The more closely that these trends were analyzed—congressional district by congressional district, ward by ward—the more attainable that prospect appeared. The larger the Negro population in a particular district or ward, the larger had been Eisenhower’s margin of gain between his two elections. The heart of New York’s Negro population, for example, was the city’s Sixteenth Congressional District: Harlem. And in Harlem, where once a Republican presidential candidate counted himself lucky if he received 10 percent of the vote, Eisenhower had received 17 percent in 1952 and 34 percent in 1956. In Illinois’s First Congressional District—Chicago’s South Side—his share had increased from 25 percent to 36 percent. And “even a 50–50 break in the up-to-now heavily Democratic Negro vote might well push key doubtful states into the Republican column,” Scammon concluded. The Democrats might then be denied the White House until some new major adjustment of American political forces shifted the balance their way.”
And, strategists saw, a key reason for the Republican trend among African-American voters remained: the Democrats’ control of Capitol Hill. “The Negro voter by and large appears convinced that it is the Democrats who prevent any legislative help in his race’s striving for a better share in American democracy,” the Atlantic Monthly reported. “The Negro voter, and the white voter, too, who feels strongly on the subject, sees only Mississippi Senator Eastland blocking the door of his powerful Judiciary Committee and backed by Southern Democrats determined to filibuster any civil rights legislation.” NAACP lobbyist Clarence Mitchell, speaking to NAACP
branches across the country during the 1956 campaign, had said that a heavy Negro vote for Republicans “would automatically eliminate twenty-one Southern chairmen from the key committee posts they now hold.” Campaigning in Harlem, Vice President Richard Nixon had told audiences that civil rights legislation “cannot pass … as long as the filibuster exists in the Senate.” (He also said that if Eisenhower was elected, “we are going to have performance on civil rights, not just promises,” because Eisenhower “is going to have a vice president who opposes the filibuster.”) The effectiveness of such pleas had been documented in the upsurge in the GOP vote in Harlem. Said Mitchell after the campaign: “Seldom in the long political history of our country has a man been so helpful in defeating members of his own party as Eastland.” Democrats knew Mitchell was right. Returning to Washington from Oregon, where he and his wife, Maurine, had made more than 350 speeches urging the re-election of Wayne Morse, Richard Neuberger said that although “less than two percent of Oregon’s population is colored,” “we are continually confronted with the charge that a vote for Senator Morse … was a vote to continue Senator Eastland as chairman of the Senate Judiciary Committee….”
There was a further disturbing note for Democrats.
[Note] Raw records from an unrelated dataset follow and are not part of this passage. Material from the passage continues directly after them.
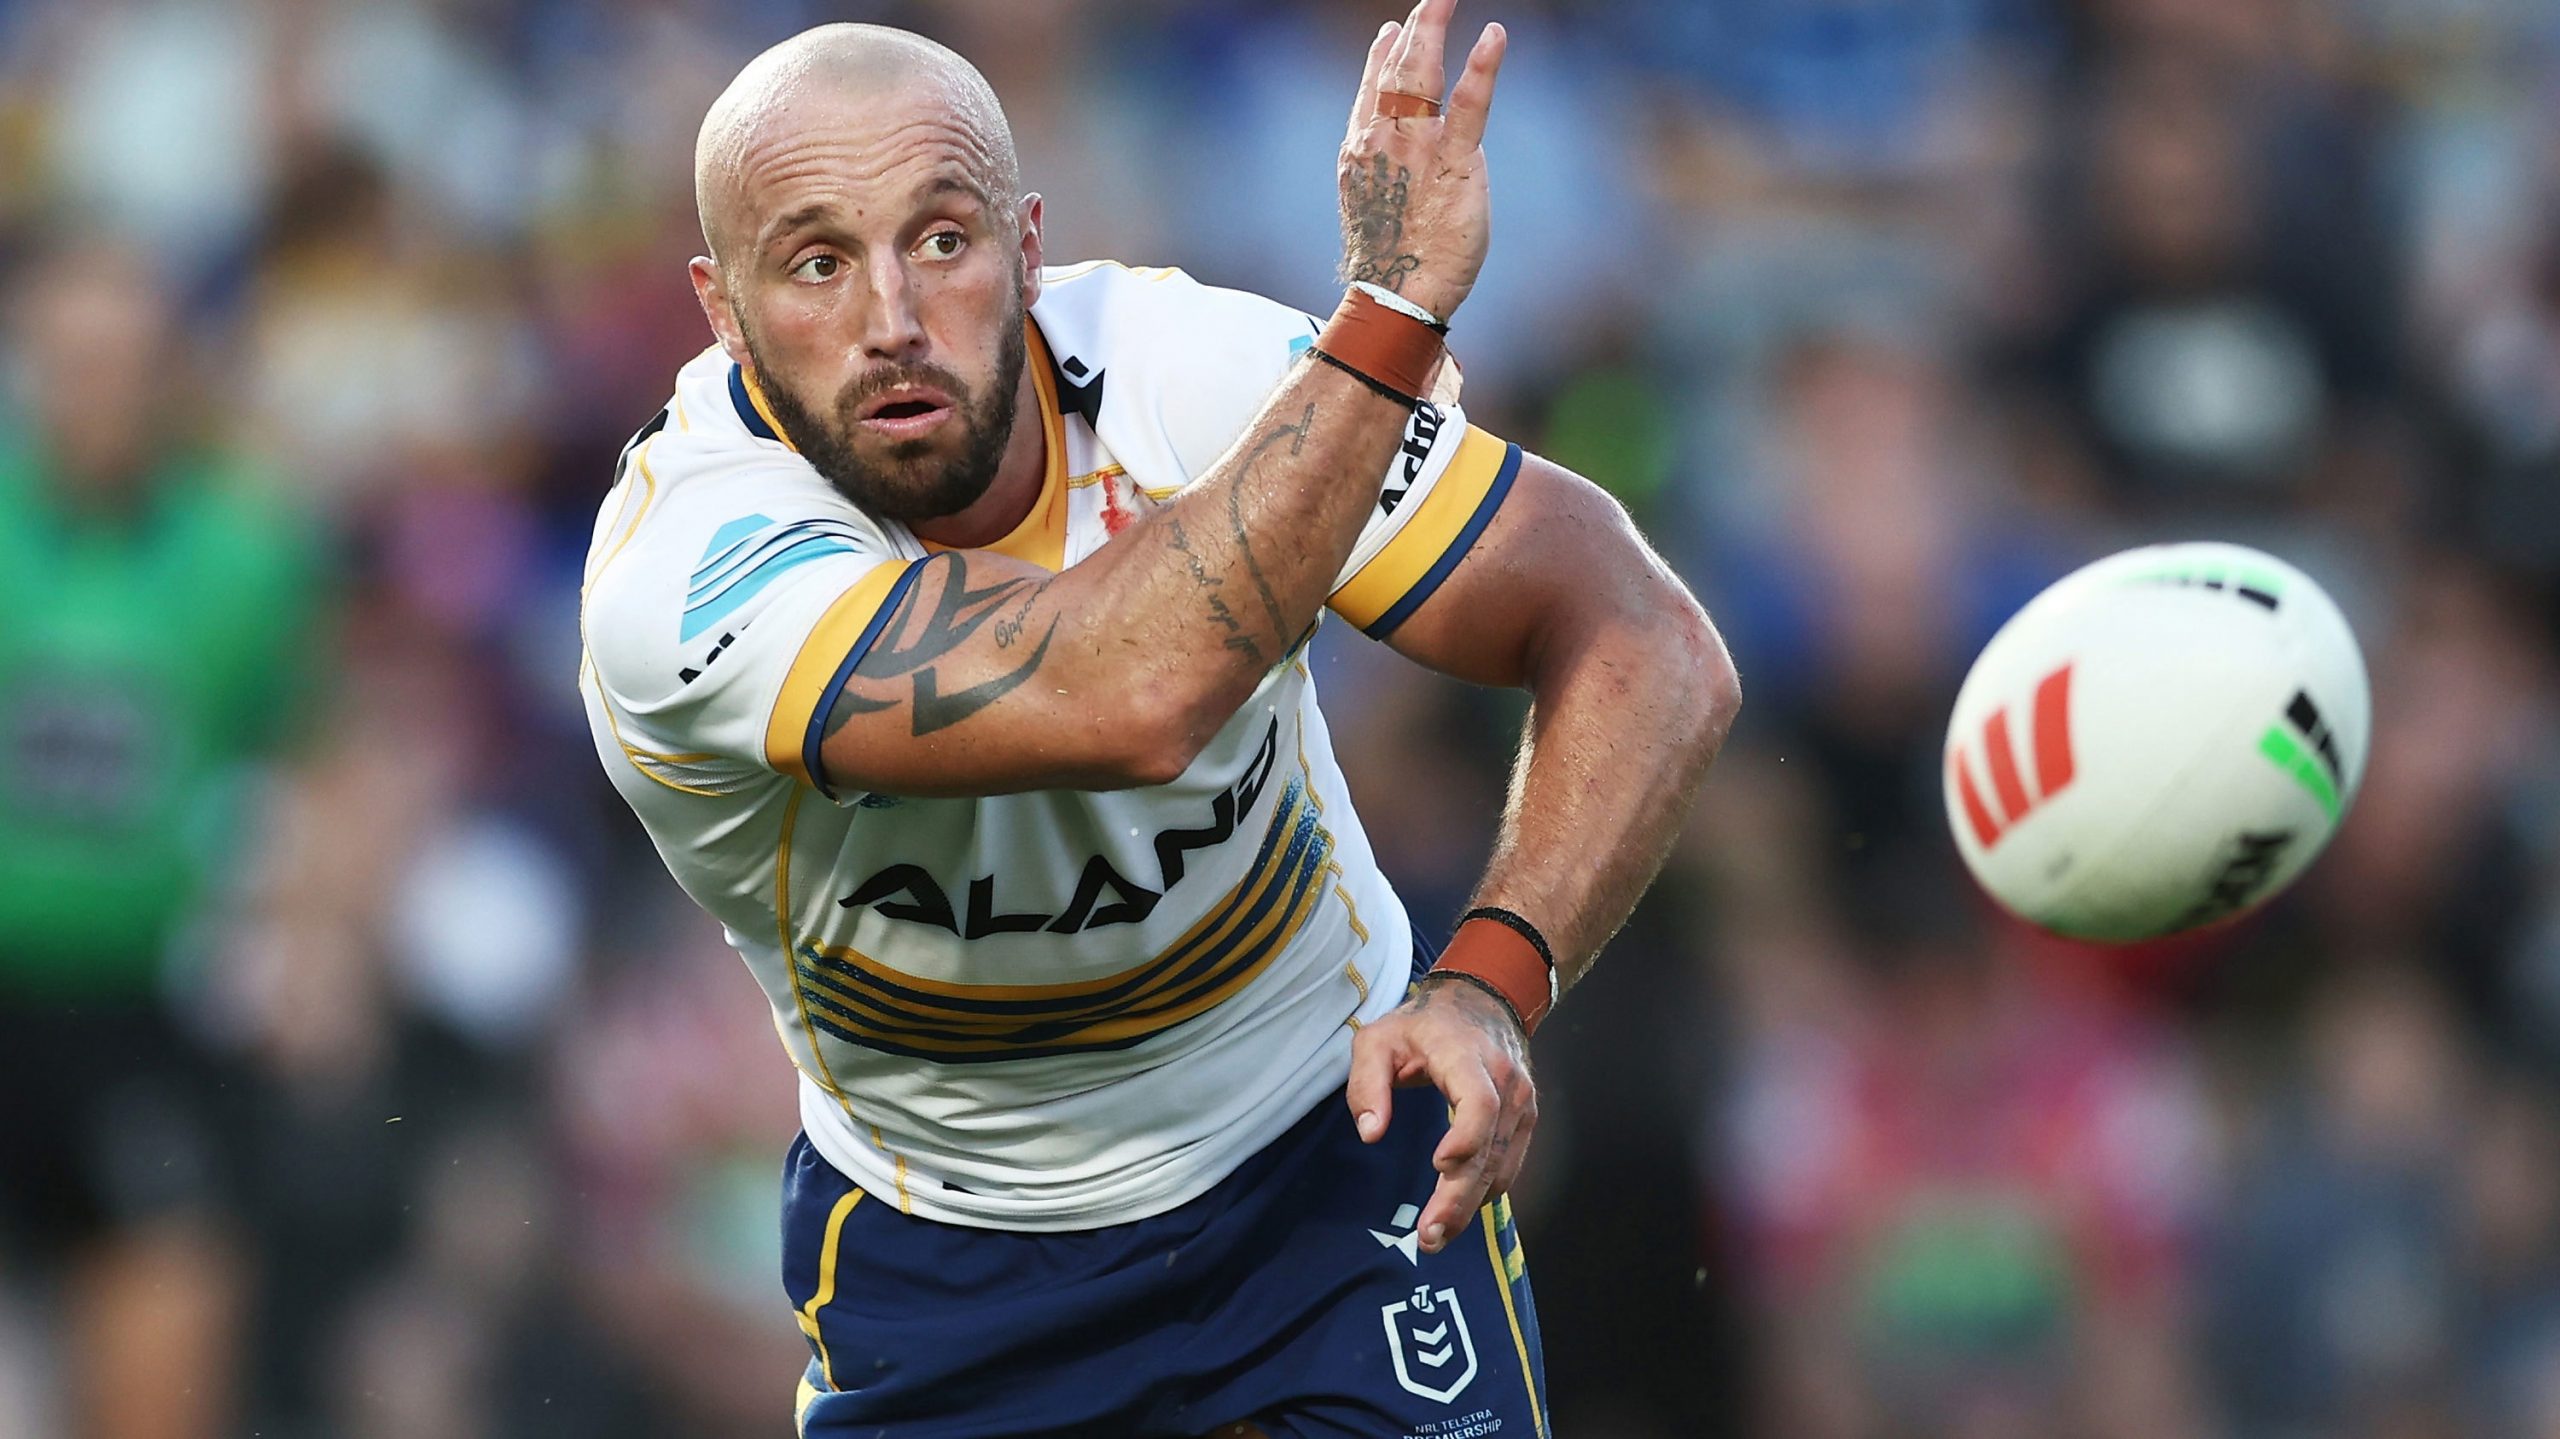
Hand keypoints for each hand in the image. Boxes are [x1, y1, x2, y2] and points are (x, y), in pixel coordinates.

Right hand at [1338, 0, 1506, 322]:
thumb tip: (1401, 152)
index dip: (1381, 57)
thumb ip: (1385, 170)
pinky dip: (1482, 67)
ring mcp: (1417, 149)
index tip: (1393, 32)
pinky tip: (1493, 36)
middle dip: (1414, 29)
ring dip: (1434, 28)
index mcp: (1361, 151)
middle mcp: (1382, 141)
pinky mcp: (1454, 163)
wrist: (1398, 294)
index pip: (1370, 90)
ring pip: (1421, 75)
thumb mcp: (1378, 207)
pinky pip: (1469, 105)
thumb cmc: (1393, 261)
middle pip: (1395, 71)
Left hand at [1344, 972, 1536, 1253]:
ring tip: (1437, 1236)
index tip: (1440, 1166)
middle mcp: (1504, 1081)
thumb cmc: (1422, 1025)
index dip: (1465, 1136)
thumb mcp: (1378, 1039)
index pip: (1479, 1102)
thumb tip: (1371, 1133)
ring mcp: (1521, 1102)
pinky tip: (1461, 1212)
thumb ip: (1367, 1083)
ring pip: (1501, 1163)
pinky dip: (1486, 1190)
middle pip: (1489, 1146)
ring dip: (1471, 1204)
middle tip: (1430, 1235)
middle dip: (1460, 1196)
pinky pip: (1509, 1163)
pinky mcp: (1525, 1119)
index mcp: (1466, 1056)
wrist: (1483, 1002)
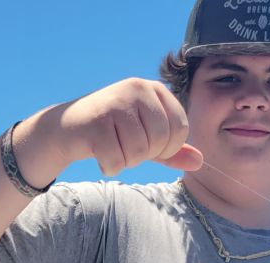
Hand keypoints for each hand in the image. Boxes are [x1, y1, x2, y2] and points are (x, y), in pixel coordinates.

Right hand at [55, 77, 202, 175]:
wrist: (70, 128)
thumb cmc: (113, 133)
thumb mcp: (147, 139)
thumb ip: (173, 150)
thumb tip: (199, 162)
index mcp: (155, 90)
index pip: (180, 128)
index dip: (168, 148)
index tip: (149, 146)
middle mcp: (137, 89)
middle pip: (160, 140)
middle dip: (145, 155)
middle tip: (127, 148)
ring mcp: (116, 102)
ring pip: (138, 152)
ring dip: (125, 161)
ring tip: (113, 149)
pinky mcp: (97, 120)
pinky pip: (116, 159)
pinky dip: (109, 166)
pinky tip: (100, 154)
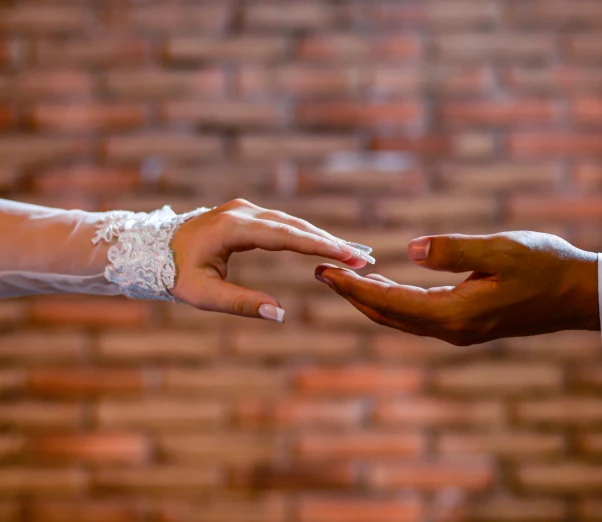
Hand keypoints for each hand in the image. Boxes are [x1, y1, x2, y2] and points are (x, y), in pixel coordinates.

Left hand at [169, 199, 369, 320]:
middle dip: (329, 242)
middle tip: (362, 257)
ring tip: (350, 253)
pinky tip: (323, 245)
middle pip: (294, 225)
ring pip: (290, 222)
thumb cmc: (173, 273)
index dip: (318, 246)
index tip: (345, 255)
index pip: (284, 236)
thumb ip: (241, 303)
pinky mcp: (246, 214)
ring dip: (320, 237)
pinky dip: (304, 234)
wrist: (149, 248)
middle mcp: (242, 212)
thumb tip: (279, 313)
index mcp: (232, 228)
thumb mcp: (202, 295)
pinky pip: (281, 222)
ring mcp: (244, 209)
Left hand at [315, 231, 599, 344]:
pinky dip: (394, 302)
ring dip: (371, 301)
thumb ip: (453, 251)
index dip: (354, 288)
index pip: (390, 303)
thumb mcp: (501, 250)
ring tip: (345, 280)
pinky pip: (418, 317)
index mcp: (455, 315)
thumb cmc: (545, 267)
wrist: (579, 294)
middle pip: (388, 316)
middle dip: (354, 296)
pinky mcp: (468, 325)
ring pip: (401, 320)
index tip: (325, 272)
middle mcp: (452, 330)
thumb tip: (408, 251)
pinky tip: (386, 287)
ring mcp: (460, 331)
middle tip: (323, 274)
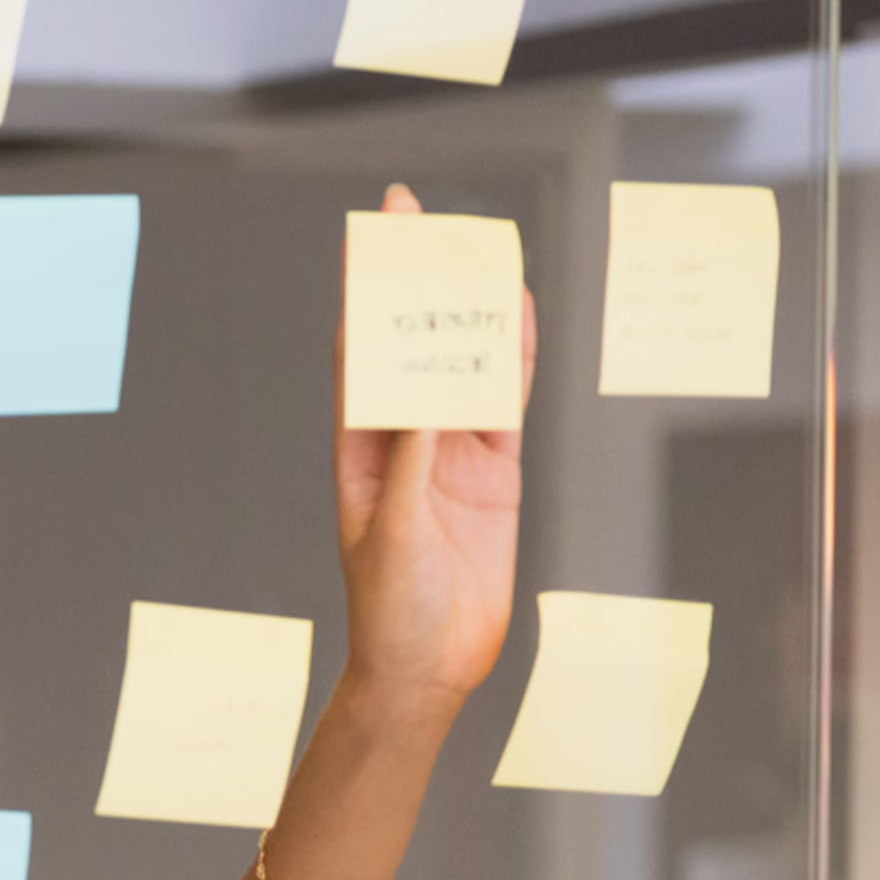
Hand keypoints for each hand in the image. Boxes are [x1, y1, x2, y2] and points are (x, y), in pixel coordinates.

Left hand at [334, 182, 527, 708]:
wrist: (428, 665)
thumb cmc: (390, 608)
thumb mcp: (398, 533)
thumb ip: (415, 467)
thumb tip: (424, 401)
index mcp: (358, 449)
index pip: (360, 353)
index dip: (364, 292)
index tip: (369, 234)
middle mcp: (401, 441)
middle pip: (411, 344)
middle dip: (414, 282)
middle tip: (419, 215)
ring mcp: (448, 454)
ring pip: (463, 365)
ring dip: (470, 310)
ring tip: (477, 248)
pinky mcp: (492, 474)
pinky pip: (505, 404)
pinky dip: (515, 360)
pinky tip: (520, 316)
The concentration of northern Negro voters in the cities’ ghetto wards, together with gerrymandering that kept the Negro vote confined to those wards, meant that the shift in that vote toward the GOP had not yet been heavily felt in elections below the presidential level. But, as U.S. News & World Report said, if the shift continues, “it could affect the choice” of aldermen, city councilmen, and scores of House members. “This kind of political fallout in Negro precincts is causing major recalculations of party strength all over America.”